# Muzzy buck



## LukeS (May 27, 2017)

Thought I would post up my buck I was lucky enough to harvest. I spotted him and a smaller buck from across the canyon at about 300 yards. I made a big loop around them to get above him. But when I was doing this the bucks had moved up higher and I jumped them, but he stopped and looked just long enough for me to get a shot off! When the smoked cleared the deer were no where to be seen. I got down to where he was standing and couldn't find any blood I searched back and forth for a about 15 minutes. But right when I was ready to give up I found a good puddle of blood and then the tracking was easy! He only made it about 40 yards and fell off a big rock ledge.


----------



## Clarq (Jul 21, 2011)

Great buck! Thanks for posting.


----------



## #1DEER 1-I (Sep 10, 2007)

NIce, great buck.


----------



## Raptorman (Aug 18, 2009)

Awesome! Great buck, love the mass!


----------



## CPAjeff (Dec 20, 2014)

Congrats!


----------



## utahbigbull (May 9, 2012)

Nice buck! Congrats!!


----------



## middlefork (Nov 2, 2008)

Great looking buck. Congrats!


----------



## 3arabians (Dec 9, 2014)

Sweet!! That's a dandy!

Sent from my SAMSUNG-SM-G891A using Tapatalk


----------



## JC HUNTER (May 18, 2015)

That's a pretty buck. Thanks for sharing.


----------



## neverdrawn (Jan 3, 2009)

Nicely done! It's a good lesson for all hunters to not give up if you don't immediately see blood. On an animal shot above center mass sometimes it takes a while for the blood to reach the wound and hit the ground.
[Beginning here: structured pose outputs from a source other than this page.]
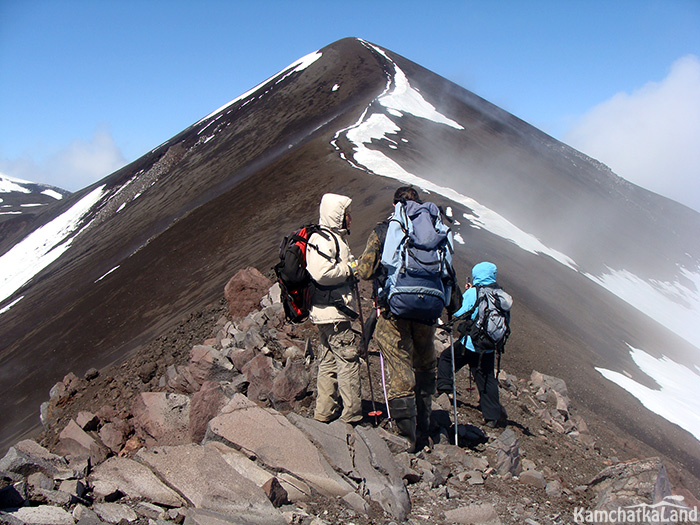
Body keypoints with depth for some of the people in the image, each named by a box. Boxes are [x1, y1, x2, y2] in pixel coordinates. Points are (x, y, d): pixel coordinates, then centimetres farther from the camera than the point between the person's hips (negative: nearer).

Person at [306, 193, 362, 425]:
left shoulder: (334, 238, 19)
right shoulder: (322, 239, -15)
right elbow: (321, 273, -26)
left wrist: (356, 265, 9)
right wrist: (350, 269, -16)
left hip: (330, 312, 11)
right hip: (332, 312, -11)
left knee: (329, 360, 14)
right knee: (348, 359, -6)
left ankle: (325, 411, 21)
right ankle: (352, 415, 0)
Great job following up.


----------



## LukeS (May 27, 2017)

Thanks guys.


----------



## 35whelen (Jul 3, 2012)

awesome! congratulations! awesome buck!


----------



## ridgetop (Sep 13, 2007)

Good looking buck. Congrats!


----------



## tigerpincer (Dec 5, 2009)

Handsome set of antlers on that sweet buck. Congratulations.


----------



## bamacpl (Jun 1, 2010)

Nice!!


Sent from my iPhone using Tapatalk


----------



## AF CYN (Mar 19, 2009)

Great buck and great job being persistent with the trail.


----------



## percheye (Jan 15, 2008)

Nice buck, congrats!


----------